Progression is cosmetic — skins, pulled from crates on honest random odds (the base loadout, a pair of gloves and a knife, drops as two separate items). I modelled and textured the skins myself in Marmoset and Maya, painting directly onto the finished models to get the textures sitting right. BP — the in-game points — open crates, and you earn it by playing: clearing maps against the clock, taking part online, or buying it outright via in-app purchases.

Monetization & growth

The money model was ads plus IAP, and the split is the interesting part: **rewarded ads were the engine** — the bulk of the $160K+ — while in-app purchases were only about 5% of total revenue. Launch marketing was lean: roughly $1.5K spent on targeted ads across niche subreddits, Google and Facebook. The bhop community and store discovery did the rest. The Google Play trailer was deliberately unfancy too — about ninety seconds of raw gameplay with a Celldweller track laid over the top.


War stories

  • Sitting at 3 a.m. on Skype talking an American CSGO mapmaker into letting his map into the game.
  • Hand-fighting Marmoset and Maya to make custom skins sit right — painting straight onto the finished model.
  • Three weeks after launch, getting served a YouTube recommendation for a review of my own game by some random kid — the algorithm pitching me back the thing I'd just shipped.

Outcome

After the revenue split and three months of support, the game was handed over to the client.

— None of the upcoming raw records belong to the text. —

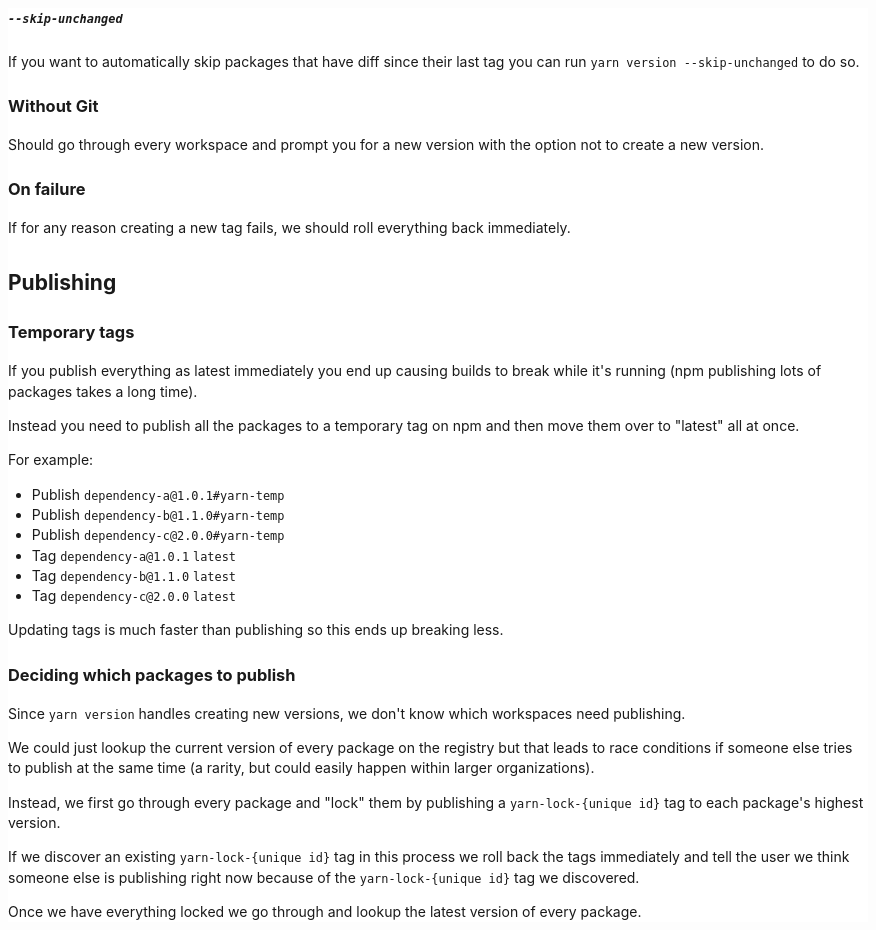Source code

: ##### `--skip-unchanged`

If you want to automatically skip packages that have diff since their last tag
you can run `yarn version --skip-unchanged` to do so.

### Without Git

Should go through every workspace and prompt you for a new version with the
option not to create a new version.

### On failure

If for any reason creating a new tag fails, we should roll everything back
immediately.

## Publishing

### Temporary tags

If you publish everything as latest immediately you end up causing builds to
break while it's running (npm publishing lots of packages takes a long time).

Instead you need to publish all the packages to a temporary tag on npm and then
move them over to "latest" all at once.

For example:

- Publish `dependency-a@1.0.1#yarn-temp`
- Publish `dependency-b@1.1.0#yarn-temp`
- Publish `dependency-c@2.0.0#yarn-temp`
- Tag `dependency-a@1.0.1` `latest`
- Tag `dependency-b@1.1.0` `latest`
- Tag `dependency-c@2.0.0` `latest`

Updating tags is much faster than publishing so this ends up breaking less.

### Deciding which packages to publish

Since `yarn version` handles creating new versions, we don't know which
workspaces need publishing.

We could just lookup the current version of every package on the registry but
that leads to race conditions if someone else tries to publish at the same
time (a rarity, but could easily happen within larger organizations).

Instead, we first go through every package and "lock" them by publishing a
`yarn-lock-{unique id}` tag to each package's highest version.

If we discover an existing `yarn-lock-{unique id}` tag in this process we roll
back the tags immediately and tell the user we think someone else is
publishing right now because of the `yarn-lock-{unique id}` tag we discovered.

Once we have everything locked we go through and lookup the latest version of
every package.

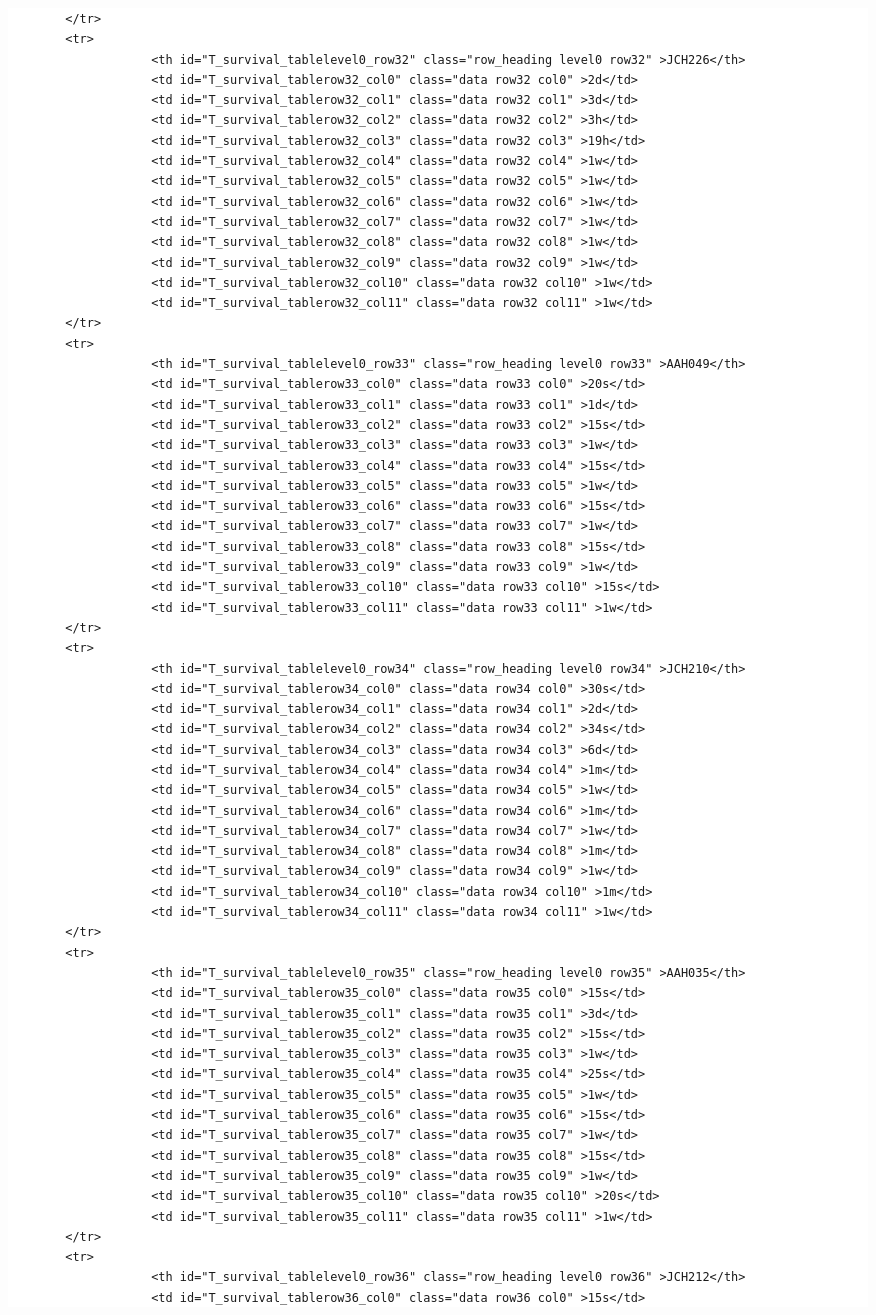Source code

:             </tr>
            <tr>
                        <th id="T_survival_tablelevel0_row32" class="row_heading level0 row32" >JCH226</th>
                        <td id="T_survival_tablerow32_col0" class="data row32 col0" >2d</td>
                        <td id="T_survival_tablerow32_col1" class="data row32 col1" >3d</td>
                        <td id="T_survival_tablerow32_col2" class="data row32 col2" >3h</td>
                        <td id="T_survival_tablerow32_col3" class="data row32 col3" >19h</td>
                        <td id="T_survival_tablerow32_col4" class="data row32 col4" >1w</td>
                        <td id="T_survival_tablerow32_col5" class="data row32 col5" >1w</td>
                        <td id="T_survival_tablerow32_col6" class="data row32 col6" >1w</td>
                        <td id="T_survival_tablerow32_col7" class="data row32 col7" >1w</td>
                        <td id="T_survival_tablerow32_col8" class="data row32 col8" >1w</td>
                        <td id="T_survival_tablerow32_col9" class="data row32 col9" >1w</td>
                        <td id="T_survival_tablerow32_col10" class="data row32 col10" >1w</td>
                        <td id="T_survival_tablerow32_col11" class="data row32 col11" >1w</td>
            </tr>
            <tr>
                        <th id="T_survival_tablelevel0_row33" class="row_heading level0 row33" >AAH049</th>
                        <td id="T_survival_tablerow33_col0" class="data row33 col0" >20s</td>
                        <td id="T_survival_tablerow33_col1" class="data row33 col1" >1d</td>
                        <td id="T_survival_tablerow33_col2" class="data row33 col2" >15s</td>
                        <td id="T_survival_tablerow33_col3" class="data row33 col3" >1w</td>
                        <td id="T_survival_tablerow33_col4" class="data row33 col4" >15s</td>
                        <td id="T_survival_tablerow33_col5" class="data row33 col5" >1w</td>
                        <td id="T_survival_tablerow33_col6" class="data row33 col6" >15s</td>
                        <td id="T_survival_tablerow33_col7" class="data row33 col7" >1w</td>
                        <td id="T_survival_tablerow33_col8" class="data row33 col8" >15s</td>
                        <td id="T_survival_tablerow33_col9" class="data row33 col9" >1w</td>
                        <td id="T_survival_tablerow33_col10" class="data row33 col10" >15s</td>
                        <td id="T_survival_tablerow33_col11" class="data row33 col11" >1w</td>
            </tr>
            <tr>
                        <th id="T_survival_tablelevel0_row34" class="row_heading level0 row34" >JCH210</th>
                        <td id="T_survival_tablerow34_col0" class="data row34 col0" >30s</td>
                        <td id="T_survival_tablerow34_col1" class="data row34 col1" >2d</td>
                        <td id="T_survival_tablerow34_col2" class="data row34 col2" >34s</td>
                        <td id="T_survival_tablerow34_col3" class="data row34 col3" >6d</td>
                        <td id="T_survival_tablerow34_col4" class="data row34 col4" >1m</td>
                        <td id="T_survival_tablerow34_col5" class="data row34 col5" >1w</td>
                        <td id="T_survival_tablerow34_col6" class="data row34 col6" >1m</td>
                        <td id="T_survival_tablerow34_col7" class="data row34 col7" >1w</td>
                        <td id="T_survival_tablerow34_col8" class="data row34 col8" >1m</td>
                        <td id="T_survival_tablerow34_col9" class="data row34 col9" >1w</td>
                        <td id="T_survival_tablerow34_col10" class="data row34 col10" >1m</td>
                        <td id="T_survival_tablerow34_col11" class="data row34 col11" >1w</td>
            </tr>
            <tr>
                        <th id="T_survival_tablelevel0_row35" class="row_heading level0 row35" >AAH035</th>
                        <td id="T_survival_tablerow35_col0" class="data row35 col0" >15s</td>
                        <td id="T_survival_tablerow35_col1" class="data row35 col1" >3d</td>
                        <td id="T_survival_tablerow35_col2" class="data row35 col2" >15s</td>
                        <td id="T_survival_tablerow35_col3" class="data row35 col3" >1w</td>
                        <td id="T_survival_tablerow35_col4" class="data row35 col4" >25s</td>
                        <td id="T_survival_tablerow35_col5" class="data row35 col5" >1w</td>
                        <td id="T_survival_tablerow35_col6" class="data row35 col6" >15s</td>
                        <td id="T_survival_tablerow35_col7" class="data row35 col7" >1w</td>
                        <td id="T_survival_tablerow35_col8" class="data row35 col8" >15s</td>
                        <td id="T_survival_tablerow35_col9" class="data row35 col9" >1w</td>
                        <td id="T_survival_tablerow35_col10" class="data row35 col10" >20s</td>
                        <td id="T_survival_tablerow35_col11" class="data row35 col11" >1w</td>
            </tr>
            <tr>
                        <th id="T_survival_tablelevel0_row36" class="row_heading level0 row36" >JCH212</th>
                        <td id="T_survival_tablerow36_col0" class="data row36 col0" >15s</td>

There was apparently some drama afterward that I wasn't part of, and I can't vouch for what the project became — plenty of people said it went downhill once it changed hands. What I keep from it is the engineering: a genuinely hard PC movement mechanic, ported faithfully enough to feel real on a phone, on a roster of hand-rebuilt maps — and a product that found an audience and made money on the strength of that faithfulness.


Takeaways

Bhop Jump worked because it refused the easy version. The whole bet was that the niche, demanding feel of real bunny-hopping was worth porting exactly — not approximating — and that an audience would pay for the genuine article on a platform that had never had it. The hard parts were unglamorous: matching engine physics down to the units, and rebuilding every map by hand. But that fidelity was the product. It's a reminder that for skill-based mechanics, "close enough" isn't — the feel is the feature.